Thomas Merton, whose memory and influence continues to radiate from the Gethsemani Monastery — so near to, yet so far from Louisville — has helped the church to uncover the treasures God has hidden in major religions. Merton’s testimony influenced Vatican II concerning other religions. Merton remained Roman Catholic; his heritage was celebrated in 1996 with a dialogue on the spiritual life by Buddhist and Christian monastics (Mitchell, Donald W. and James Wiseman, eds., The Gethsemani Encounter, Continuum, 1998).
There are voices in the Presbyterian church that would shout down any call for interfaith dialogue. “We have the truth,” they assert. But we live in an age when all absolute statements are not only questioned but often denied, not because of skepticism, but because we know more.

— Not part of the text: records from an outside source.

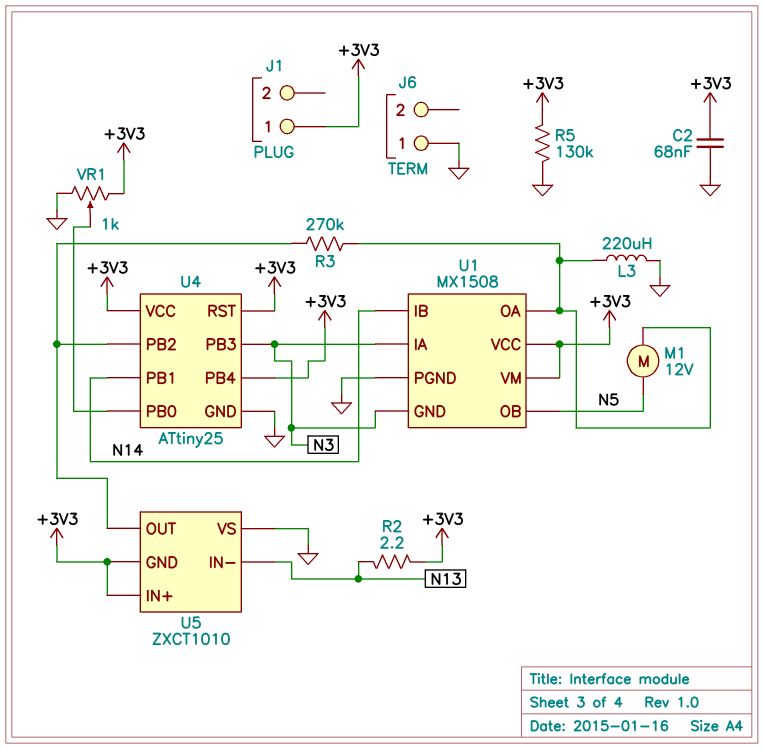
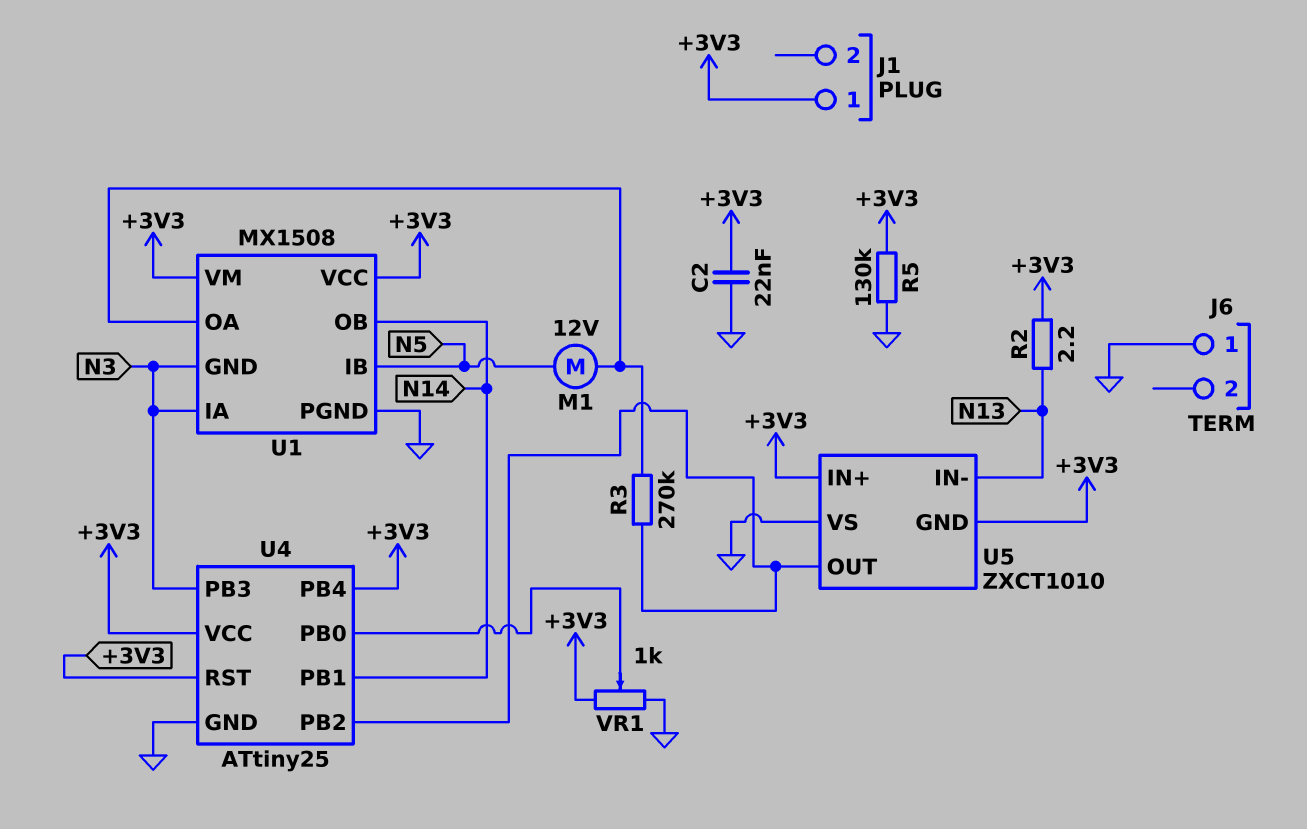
C2: 68nF (+3V3, GND) -> 22nF (+3V3, GND)
L3: 220uH (GND, U1/OA) -> none
U1 pin IB: N14 -> N5
U1 pin OB: N5 -> N14

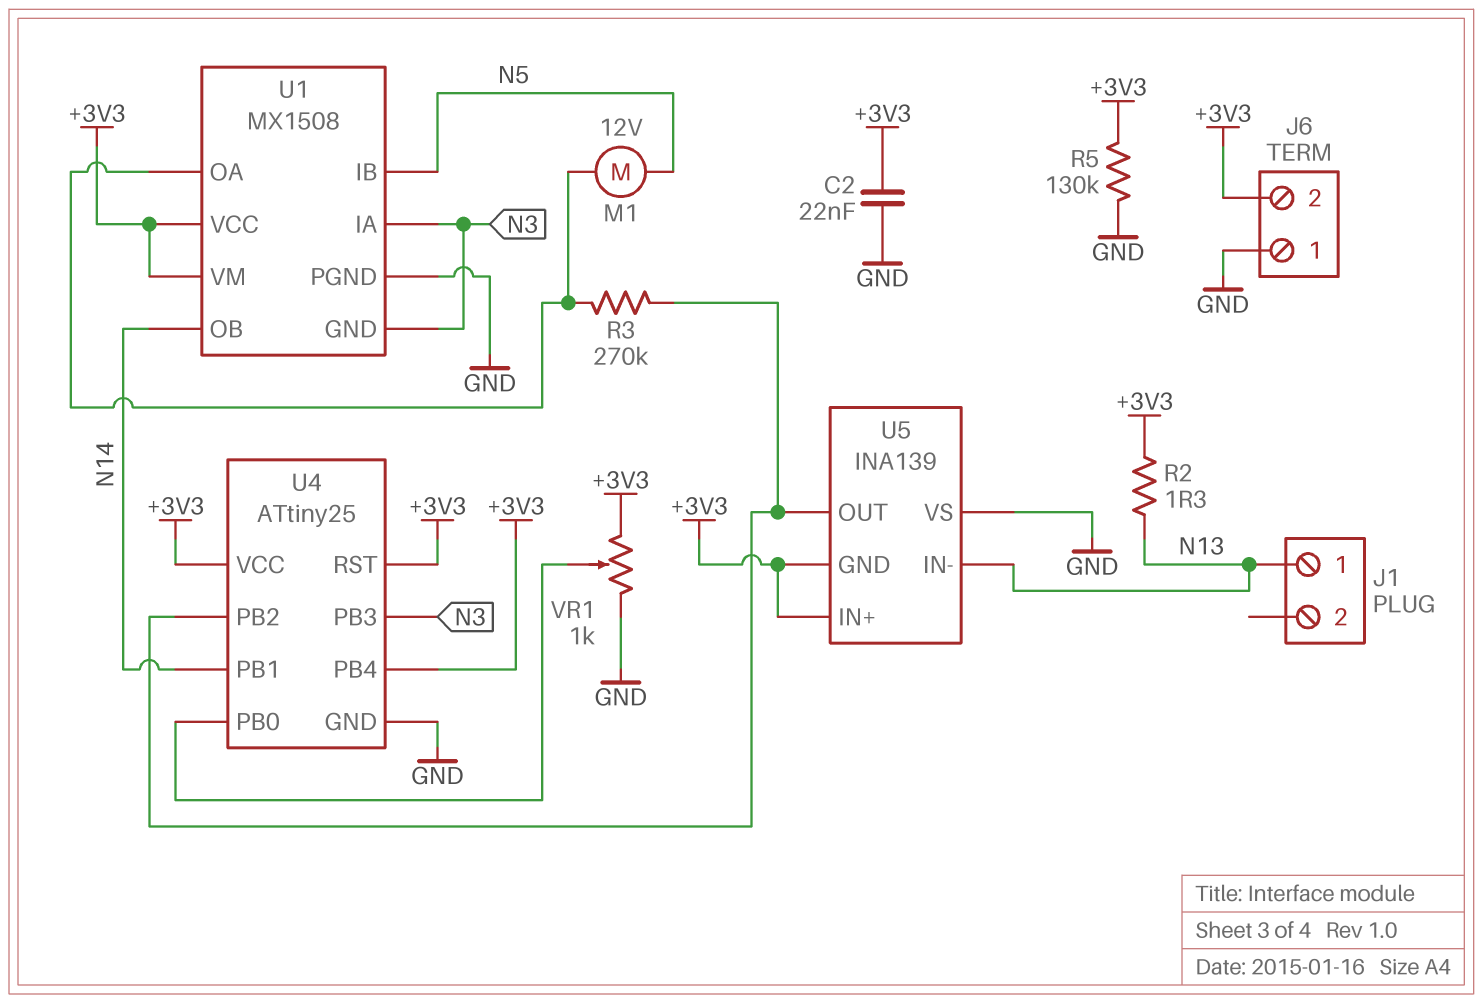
J1 pin 1: +3V3 -> N13
J6 pin 2: none -> +3V3
R2: 2.2 (+3V3, N13) -> 1.3 (+3V3, N13)
U5: ZXCT1010 -> INA139

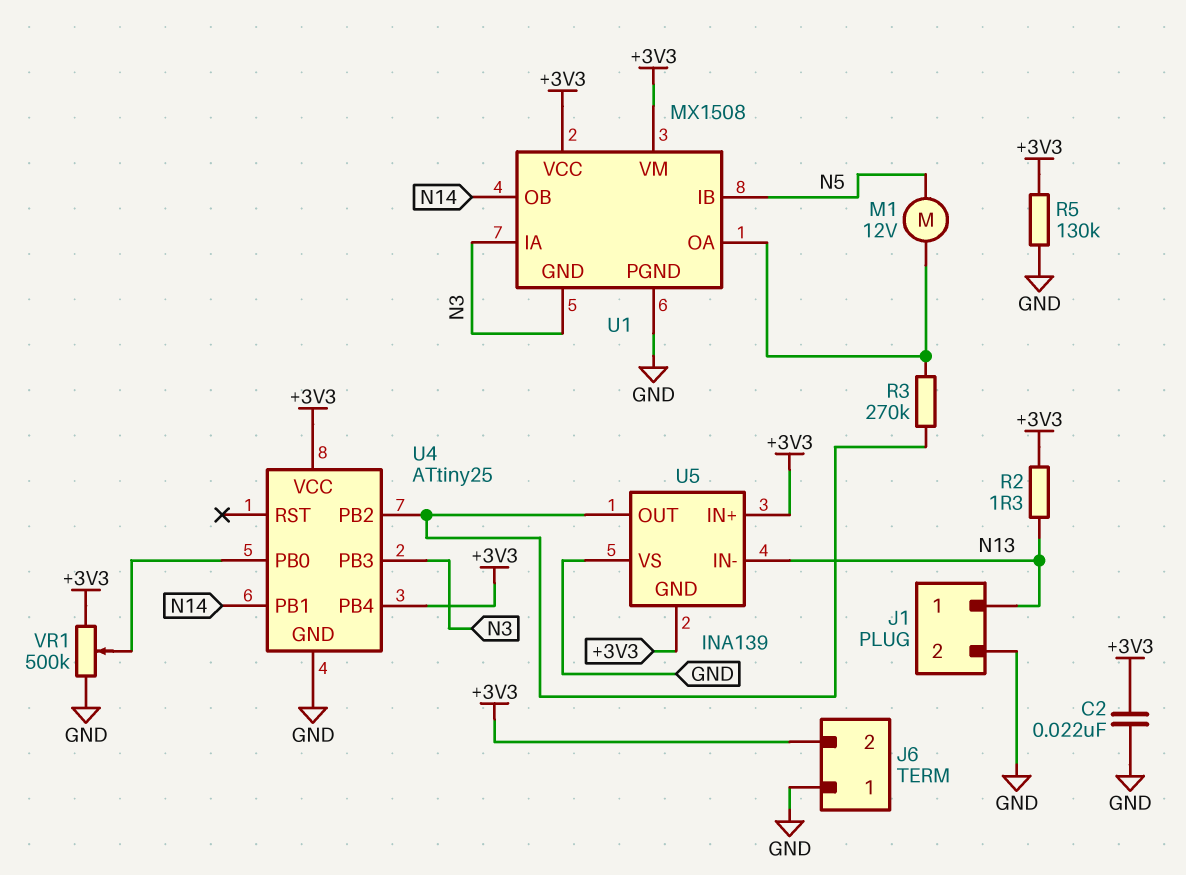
J1 pin 2: none -> GND
U4 pin RST: +3V3 -> none
VR1: 1k (+3V3, GND, wiper U4/PB0) -> 500k (+3V3, GND, wiper U4/PB0)

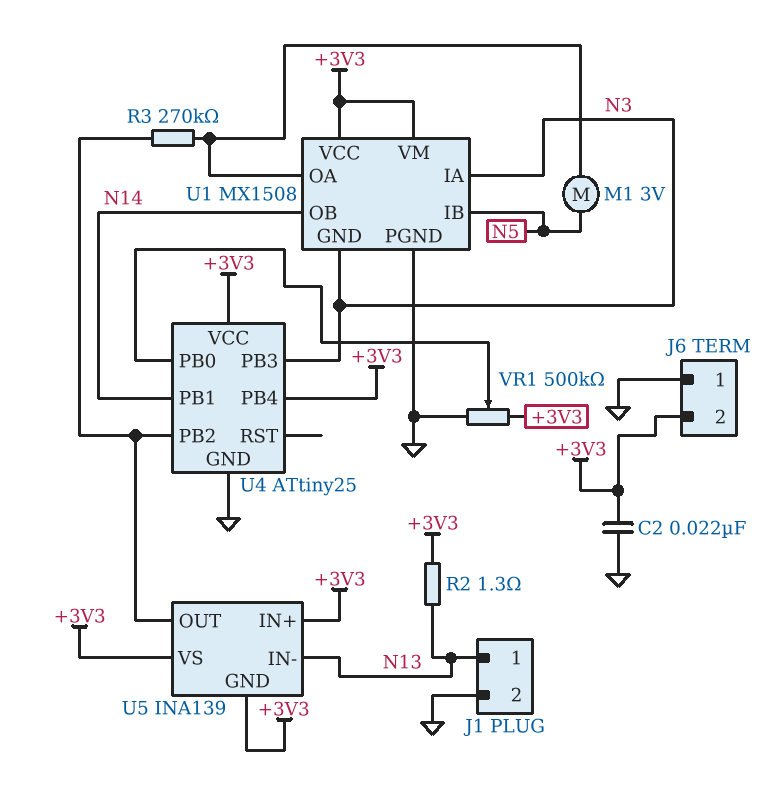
M1: motor 12V (N5, U1/OA) -> motor 3V (N5, U1/OA)
R5: 130k (+3V3, GND) -> none
U5 pin VS: GND -> +3V3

Even physicists doubt objectivity. How can religious people claim their own understanding is absolute and objective? When we defend the truth of the faith, we are not defending God or God’s self-revelation. This is theology and theology, however correct, is human work. God is not engaged in theology, we are.
What we confess is what we comprehend of the Christian faith. That is why “Every theological approach is a partial and incomplete witness to the gospel” (Nickle, Keith F., and Timothy F. Lull, eds., A Common Calling, p. 66, Augsburg, 1993).
The change that Asian Christians are pleading for in our proclamation is not to relativize the Christian faith and its message, but to come to terms with the concept of plurality. Not every religion is equally true, nor goes equally far, but “. . . all religions contain facets of truth and . . . people experience the one absolute God through different manifestations” (G. M. Nalunmakal, Bangalore Theological Forum, Sept.-Dec. 1996, p. 88).
As long as we think that we are the only carriers of God’s Truth, we cannot put out our hand to others. Truth matters immensely. God is Truth. Our knowledge is a glimpse of that Truth. Is that why Christ commanded us not to hold the right doctrine, but to “love one another even as I [Christ] loved you”? Not sentimental but sacrificial love is asked of the churches now: Fear not, be courageous and listen to what others have learned about the one and only God who “so loved the cosmos” that God gave the one and only Son.
Asian Christians remind us that theology is not only intellectual; it is also intuitive. Faith, and the doctrine it embraces, lives not only in our mind, but also in our heart — or does not live.
Aurelia T. Fule of Santa Fe, N.M., is a former associate for faith and order in the PC(USA) Office of Theology and Worship.